Comment by gniv
5 days ago
From that thread: "The model solved P1 through P5; it did not produce a solution for P6."
It's interesting that it didn't solve the problem that was by far the hardest for humans too. China, the #1 team got only 21/42 points on it. In most other teams nobody solved it.
In the IMO, the idea is that the first day you get P1, P2 and P3, and the second day you get P4, P5 and P6. Usually, ordered by difficulty, they are P1, P4, P2, P5, P3, P6. So, usually P1 is "easy" and P6 is very hard. At least that is the intended order, but sometime reality disagree.
Edit: Fixed P4 -> P3. Thanks.
In this case P6 was unusually hard and P3 was unusually easy https://sugaku.net/content/imo-2025-problems/
Yikes. 30 years ago I would eat this stuff up and I was the lead dev on 3D engines.
Now I can't even make heads-or-tails of what P6 is even asking (^▽^)
You have P4 twice in there, latter should be 3
That's very silly. They should do the order like this:
Day 1: P1 P3 P5 (odds)
Day 2: P2 P4 P6 (evens)
Then the problem # is the difficulty.
On one hand, it's very difficult to break traditions.
On the other hand, the order P1 P4 P2 P5 P3 P6 is not always true.
Usually there is only one problem of geometry per day.
Some problems involve a brilliant trick and another analyzing many cases. You don't want too "long" problems the same day. (Sometimes there is solution that the Jury didn't see and the problem changes it of made-up-category.)
Some problems are difficult but have a nice easy/medium intermediate step that assigns some points.
There are a lot of implicit restrictions that can affect the order of the problem.
Also, sometimes the Jury miscalculate how difficult is a problem and it's easier or more difficult than expected. Or the Jury completely miss an alternative easier solution.
The only sure part is the order that they are printed in the paper.
I think from Canada team someone solved it but among all, its very few
To me, this is a tell of human-involvement in the model solution.
There is no reason why machines would do badly on exactly the problem which humans do badly as well - without humans prodding the machine towards a solution.
Also, there is no reason why machines could not produce a partial or wrong answer to problem 6 which seems like survivor bias to me. ie, that only correct solutions were cherrypicked.
There is at least one reason - it was a harder problem. Agreed that which IMO problems are hard for a human IMO participant and which are hard for an LLM are different things, but seems like they should be positively correlated at least?

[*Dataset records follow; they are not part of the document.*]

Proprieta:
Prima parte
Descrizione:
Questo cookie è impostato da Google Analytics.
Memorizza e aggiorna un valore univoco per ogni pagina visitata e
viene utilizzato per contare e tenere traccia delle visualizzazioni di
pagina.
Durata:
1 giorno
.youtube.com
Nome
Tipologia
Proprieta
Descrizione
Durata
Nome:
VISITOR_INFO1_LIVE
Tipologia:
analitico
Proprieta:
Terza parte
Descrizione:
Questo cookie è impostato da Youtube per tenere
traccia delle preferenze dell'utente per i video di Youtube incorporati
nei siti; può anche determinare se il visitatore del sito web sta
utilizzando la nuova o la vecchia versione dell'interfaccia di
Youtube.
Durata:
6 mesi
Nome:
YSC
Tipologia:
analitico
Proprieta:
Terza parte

IMO problems are not hard. They are merely tricky. They test primarily pattern recognition capabilities, requiring that flash of insight to find the hidden clue.
So it's no wonder that AI can solve them so well. Neural networks are great at pattern recognition.
A better test is to ask the AI to come up with good Olympiad problems. I went ahead and tried, and the results are average.
While it's zero proof, since the data used for training is human generated, you raise an interesting point: the financial stakes are so high in LLM research that we should be skeptical of all frontier results.
An internet connected machine that reasons like humans was by default considered a fraud 5 years ago; it's not unthinkable some researchers would fake it till they made it, but of course you need proof of it before making such an accusation.
> There is no reason why machines would do badly on exactly the problem which humans do badly as well
Unless the machine is trained to mimic human thought process.
Maybe it’s a hint that our current training techniques can create models comparable to the best humans in a given subject, but that’s the limit.
We've hit the limit of 'our current training techniques'? This result literally used newly developed techniques that surprised researchers at OpenAI.
Noam Brown: 'This result is brand new, using recently developed techniques. It was a surprise even to many researchers at OpenAI.'
So your thesis is that these new techniques - which just produced unexpected breakthroughs - represent some kind of ceiling? That's an impressive level of confidence about the limits of methods we apparently just invented in a field which seems to, if anything, be accelerating.
> Maybe it’s a hint that our current training techniques can create models comparable to the best humans in a given subject, but that’s the limit.
IMO is not the best humans in a given subject, college competitions are at a much higher level than high school competitions, and you have even higher level above that since college competitions are still limited to students.
Lmao.
You know IMO questions are not all equally difficult, right? They're specifically designed to vary in difficulty. The reason that problem 6 is hard for both humans and LLM is... it's hard! What a surprise.
Lol the OpenAI naysayers on this site are such conspiracy theorists.
There are many things that are hard for AI’s for the same reason they’re hard for humans. There are subtleties in complexity that make challenging things universal.
Obviously the model was trained on human data so its competencies lie in what other humans have provided input for over the years in mathematics, but that isn’t data contamination, that’s how all humans learn. This model, like the contestants, never saw the questions before.